Et Climax d’en exhiber le côté sombre (le dernier quart d’heure, infernal, littéralement inversé), d’en avouer l’impuissance et l’opportunité illusoire. Climax, film politique ? Noé s’en défend bien sûr, l’air goguenard. Il élude, préfère parler technique et références (en évidence lors de la scène d’introduction), de ses danseuses et danseurs dont il est ravi, quasi in love, et de l’idée d’une danse de mort témoignant d’un chaos inévitable, de la nature profondément violente de l’homme. Pourtant tout semble garantir cette volonté-là, cette volonté politique, de ce drapeau français pailleté régnant crânement sur le décor principal à ce carton qui, d’emblée, annonce "Un film français et fier de l’être" en passant par ce mélange trop parfait des genres et des couleurs (il y a des blacks, des blancs et des beurs, des filles et des garçons, un gay et un trans).
Climax semble suivre le pas de Seul contre tous (l’autre film "politique" de Noé sur cette France des comptoirs de café, veule et à sec), les ruminations haineuses du boucher trouvant une sorte d’écho dans les paroles et les actes des protagonistes de Climax quand ceux-ci, sous les effets d’un puissant hallucinogène versé dans une sangria, se "lâchent" et montrent leur vrai visage. Plus rien ne fonctionne. On menace, on empêche, on injure, on hurle, on tabasse, on grave une svastika sur le front d’un autre ; le chaos, certes, mais surtout le naturel qui revient au galop. C’est dans son agencement, et s’il incarne aussi les peurs et la violence intime de chacun, que se dévoilent plus globalement les limites d’un multiculturalisme rêvé et d’une envie, d’une pensée de ne faire qu’un, de faire corps, d’être en harmonie (la longue danse au début du film).
Le "On est chez nous" de DJ Daddy annonce l’explosion du FN six ans plus tard et pour les années à venir, tandis qu’un enfant hurle et crame dans un local électrique, préfigurant la mort de Zyed et Bouna en 2005 (qui entraînera des émeutes sans précédent dans les banlieues françaises), et qu’un frère soudain désapprouve et opprime sa sœur comme un avant-goût d’un islamisme plus radical que jamais. Alors Climax, film politique ? Tout est fait pour ne pas l’admettre, ne pas s’y attendre : la musique groovy, les chorégraphies lascives, les discussions de cul débiles, le scénario en forme de vrai-faux survival, la tension qui monte, les cris qui n’en finissent plus et la mise en scène de Noé qui, comme d’habitude, se joue du temps, des espaces et des possibles.

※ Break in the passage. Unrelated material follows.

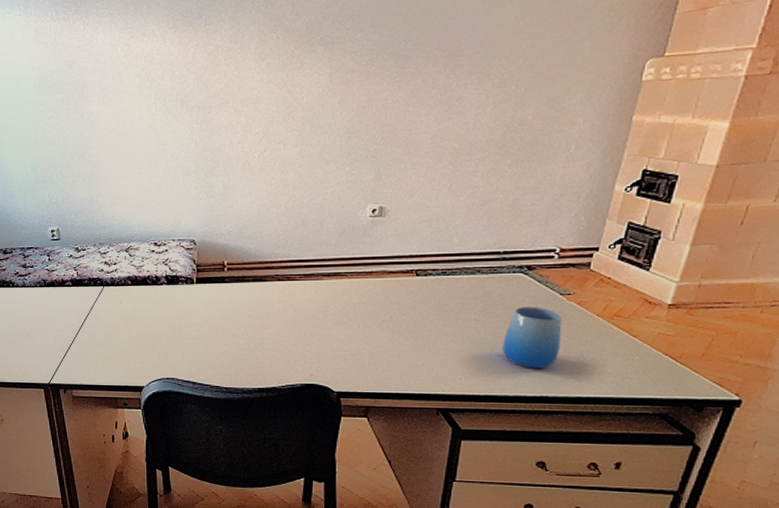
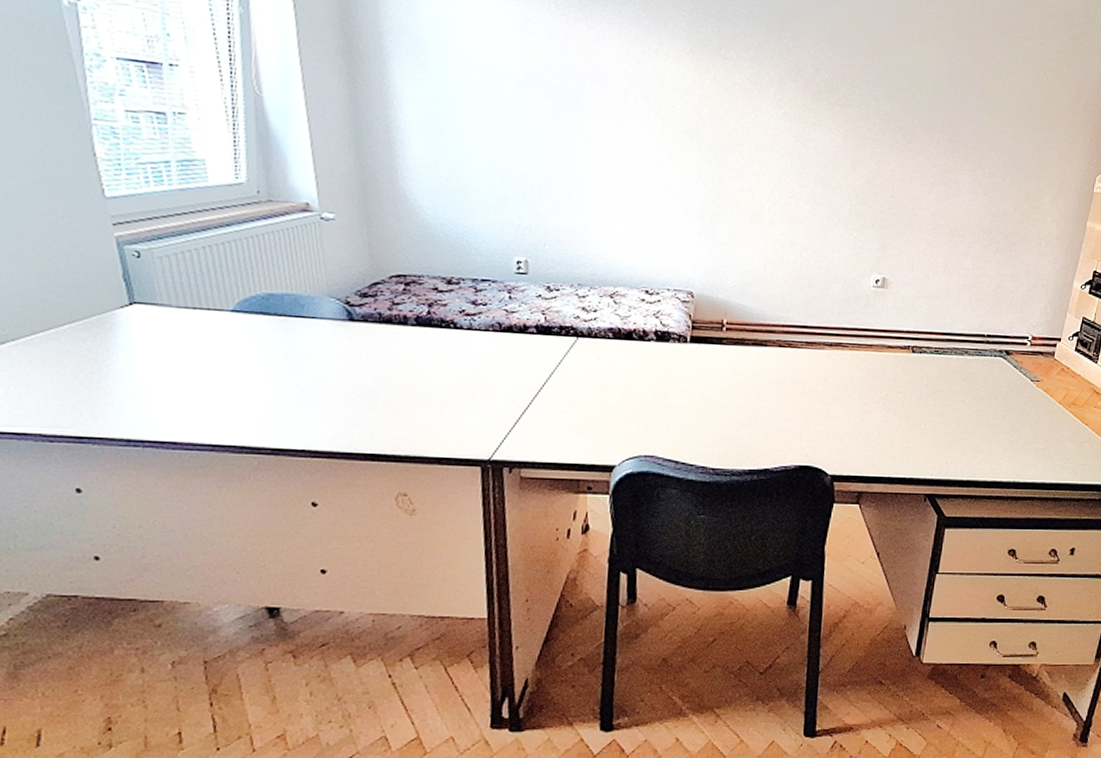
cup: present [502,307,563,368] -> none [983,391,1033,454]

Le film est un magma sensoriel qui nous saisi et nous renverse (le dernier quart d’heure donc) et, pour peu que l’on goûte à la fièvre et aux extrêmes du cinéma de Noé, on est ici en terrain conquis, en osmose, tout autant fasciné par ses fulgurances qu’agacé par ses défauts (toujours ce côté un rien neuneu et maladroit dans les dialogues, dans la façon d’exprimer le propos). Et sous le magma, les failles, les béances, un enfer rougeoyant qui s’ouvre et dans lequel Noé y pulvérise la belle parole, y précipite la moindre chance d’un idéal, de le constituer et d’y croire. Un intertitre résumera d’ailleurs la chose ("Vivre est une impossibilité collective") en se substituant à ce "vivre-ensemble" qui ne résonne plus que dans le vide, et pour personne.